One of the big reasons for installing smart meters is to introduce "Time Of Use" pricing, ie much higher prices in peak times like the evenings.
This is likely to affect the working poor particularly hard, if they can't easily shift all their cooking and laundry and showers to the off-peak period.
It will be interesting to see if the power companies now crack, and start to roll out evening price surge tariffs in a big way BEFORE they get the majority of households onto a smart meter.
This was NOT their plan!
The plan was to get most people onto a smart meter, introduce TOU tariffs as though they were just an off-peak discount... and then crank the peak time pricing into the stratosphere making it unaffordable for many people. (Ie same technique as trains, with some cheap off-peak or advance tickets, and eyewatering standard tickets.)
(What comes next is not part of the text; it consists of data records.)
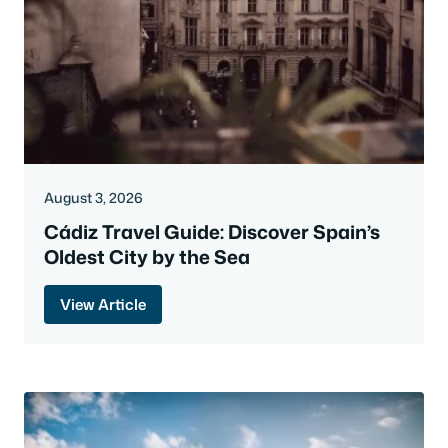
August 3, 2026
Cádiz Travel Guide: Discover Spain’s
Oldest City by the Sea
View Article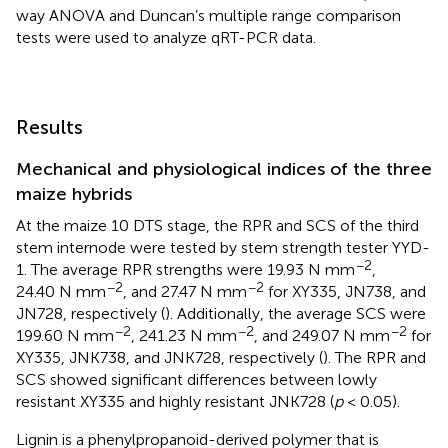
way ANOVA and Duncan’s multiple range comparison
tests were used to analyze qRT-PCR data.
Results
Mechanical and physiological indices of the three
maize hybrids
At the maize 10 DTS stage, the RPR and SCS of the third
stem internode were tested by stem strength tester YYD-
−2
1. The average RPR strengths were 19.93 N mm
,
−2
−2
24.40 N mm
, and 27.47 N mm
for XY335, JN738, and
JN728, respectively (
). Additionally, the average SCS were
−2
−2
−2
199.60 N mm
, 241.23 N mm
, and 249.07 N mm
for
XY335, JNK738, and JNK728, respectively (
). The RPR and
SCS showed significant differences between lowly
resistant XY335 and highly resistant JNK728 (
p
< 0.05).
Lignin is a phenylpropanoid-derived polymer that is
Because of the delay, the power companies may have to run a decent non-TOU tariff for the majority of customers (to keep those customers and to avoid the wrath of Ofgem), at the same as they run a TOU tariff available to those who have smart meters.
This would mean evening surge price tariffs would actually get a decent-sized customer trial among early adopters with smart meters.
After that, the rest of us can make a more informed choice about whether we want such tariffs.
TL;DR: a partial roll-out of TOU tariffs would be a good thing to those who genuinely care about customer choice. They may be a bad thing to those trying to steamroller through a non-choice "choice"!